For myself, this was a huge sore spot while reading. Obviously, not all works have to reflect my own personal moral code, and I understand that slavery as a concept has a lot of different connotations throughout the world and across history. Still, it's baffling that the work seemingly wants to engage with the ethics of matriarchy and arbitrary power structures, only to turn around and shrug off such an egregious form of oppression as slavery. There is even a moment when characters go “Hey, let's go to the slave market that'll be fun” and it gets no commentary at all. Slavery is a significant, constant presence throughout the book, and the fact that it is given a free pass while the injustices of matriarchy are highlighted feels contradictory.
I think this thematic waffling is what pulls down an otherwise solid read. I enjoy works that challenge norms, and I also enjoy works that lean into the tried and true formulas. But Trapped in a Dating Sim is trying to do both, which creates a disjointed experience for the reader. Are we flipping tropes on their head and doing something new, or are we revelling in the familiar comforts of an expected power fantasy? I could not get a read on which direction the work was trying to go thematically, and as a reader it gave me a bit of whiplash.
The art is nice but unremarkable.

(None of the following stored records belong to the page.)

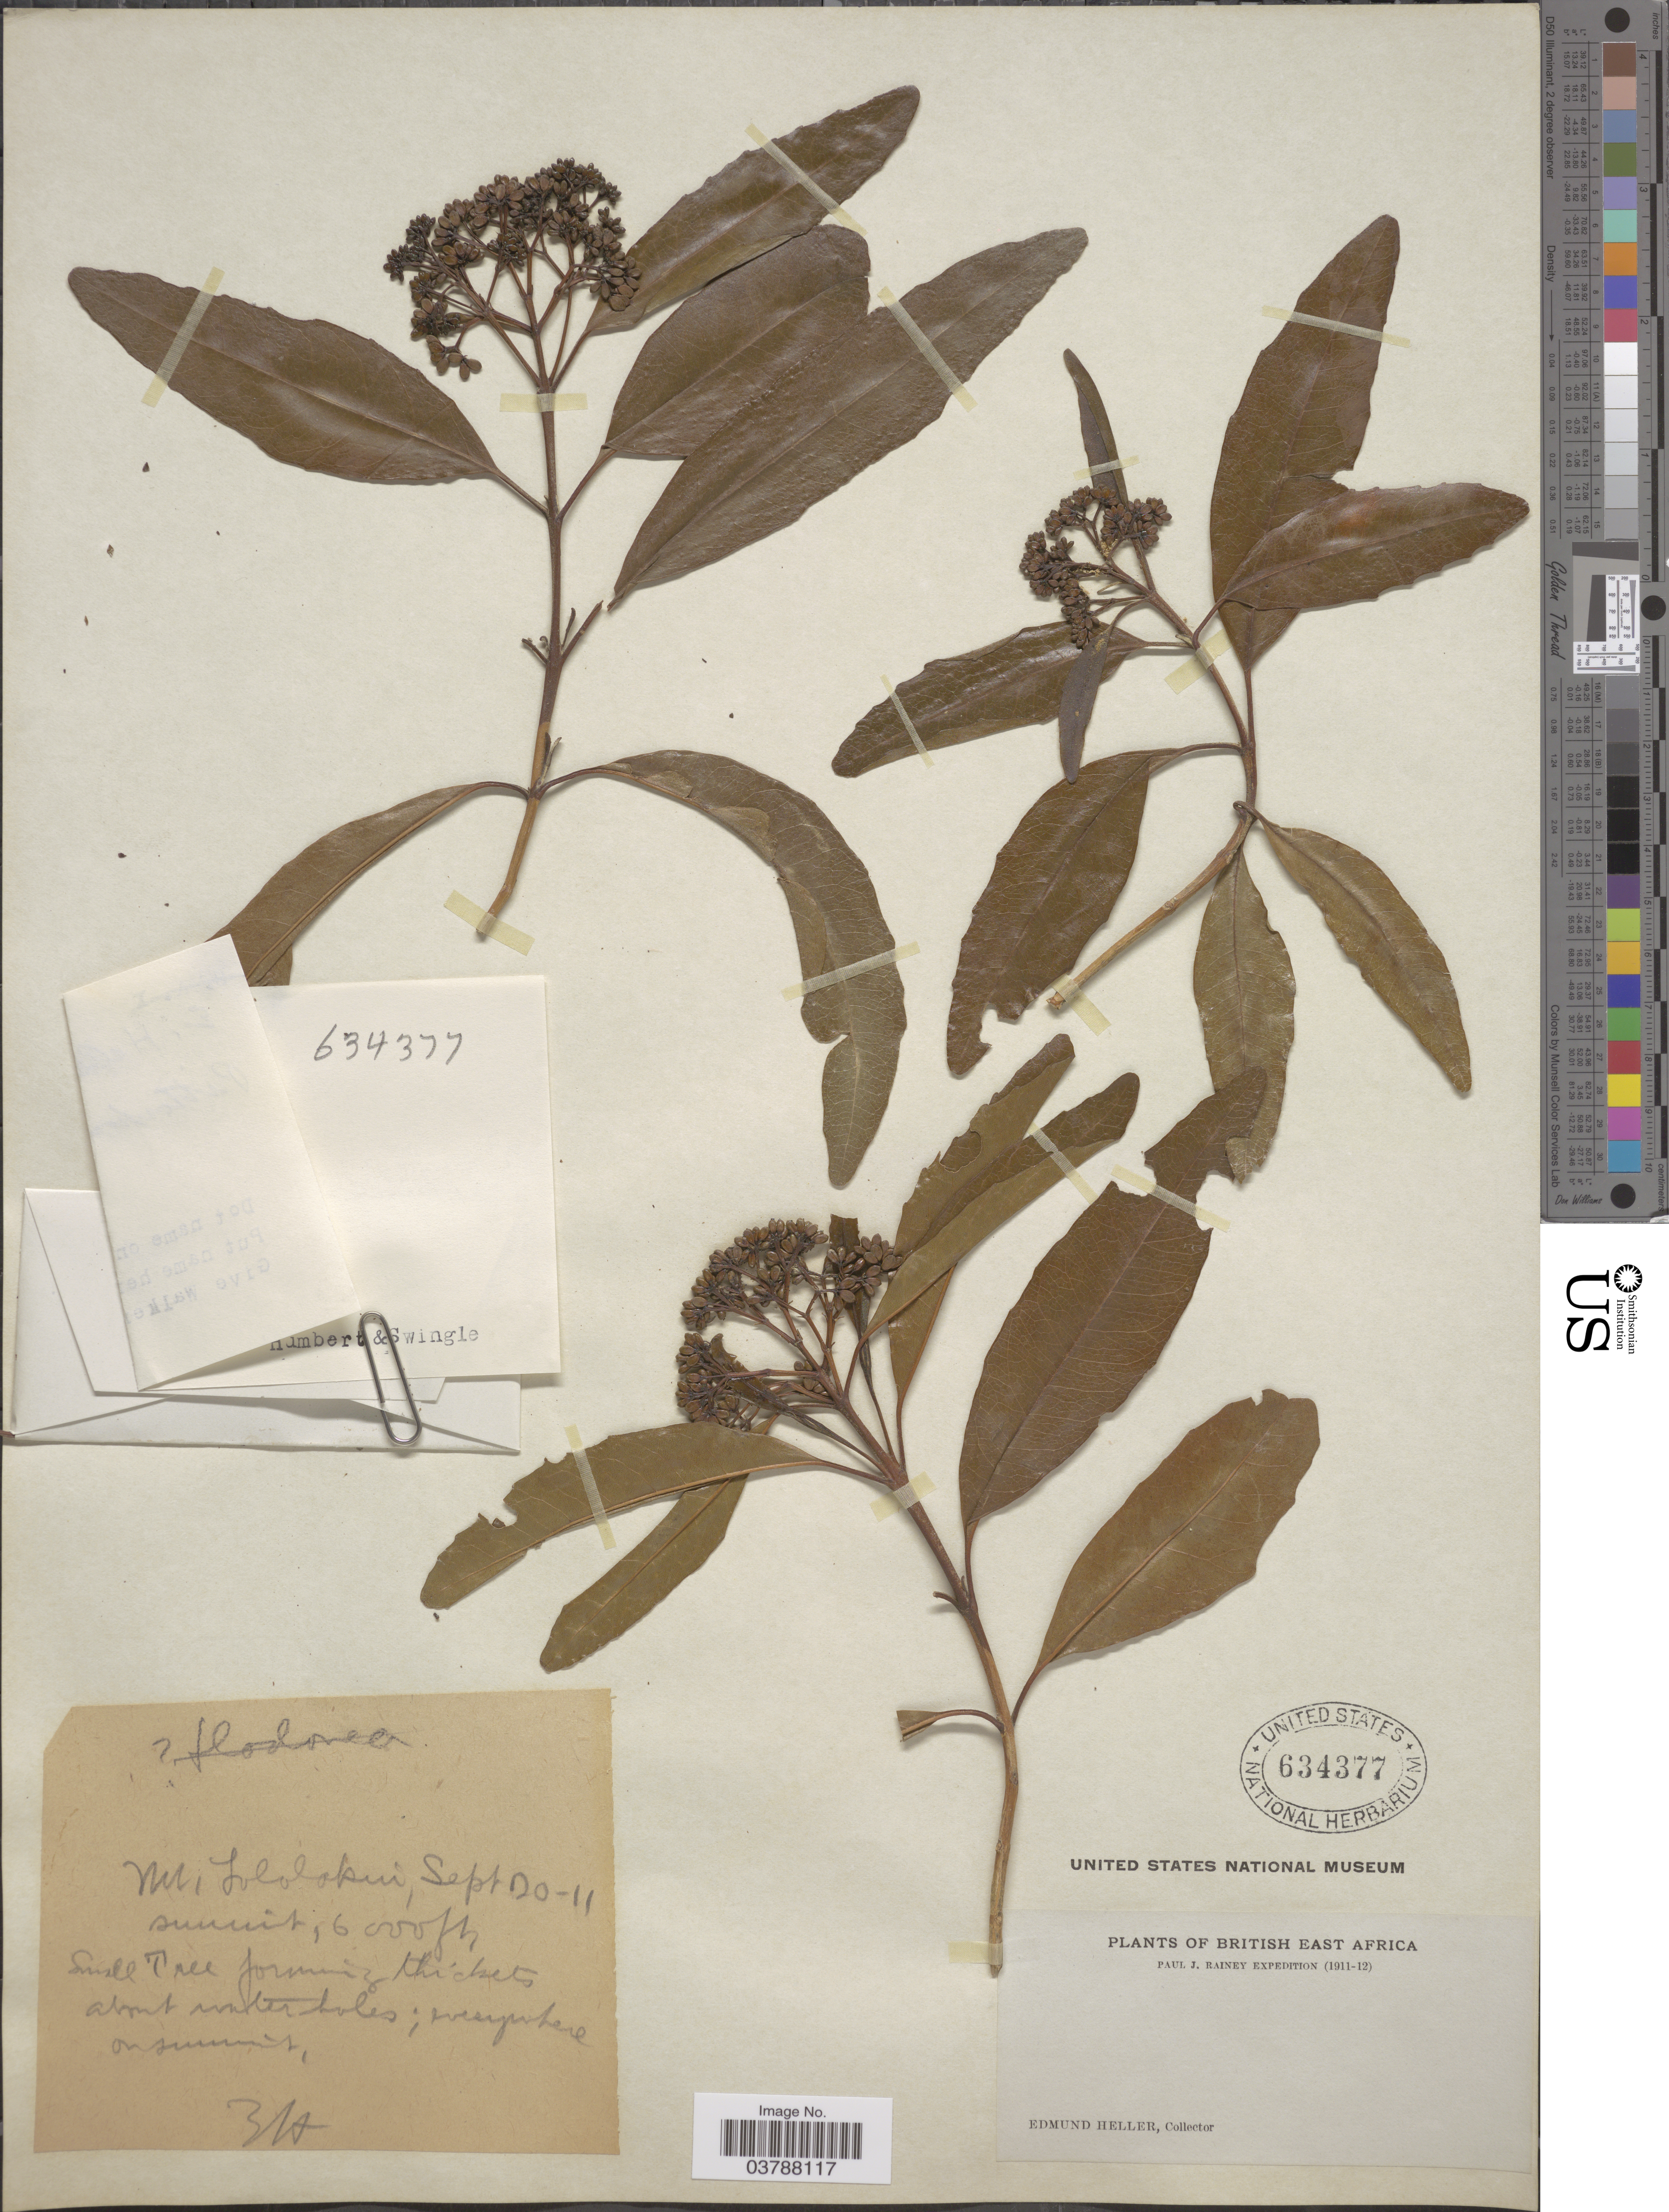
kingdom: Plantae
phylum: Tracheophyta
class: Magnoliopsida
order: Apiales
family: Pittosporaceae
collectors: E. Heller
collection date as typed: Transcribed d/m/y: 20/9/11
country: Kenya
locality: Mt. Tololokui*, British East Africa.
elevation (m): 1829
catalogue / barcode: US 634377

It mostly serves to show off the character designs, which make the cast look like school kids in a fantasy school setting. The best pieces to my mind are those featuring the Armor/mobile suits, and Leon's Arroganz is a particular standout. It's huge and wields a shovel, which makes for a distinctive workman-like look that took me back to my days playing Mechwarrior: Dark Age when we pushed agricultural mechs around alongside the standard hulking war machines.
In sum, Trapped in a Dating Sim: The World of Otome Games is Tough for Mobs Volume 1 is a strong start to the series. It has a great cast, an interesting hook, and plenty of meaty plot threads that could lead to all sorts of interesting places. But it is often held back by its own inability to commit, and for every cliche it attempts to subvert or social issue it attempts to address it just as quickly turns around and leans on absurd tropes or is completely blase about obvious societal injustices. I do think there is a lot of promise in this one though and on the whole enjoyed my time with it. I think that if future volumes are more consistent in their messaging or themes, this could be a really stellar series overall.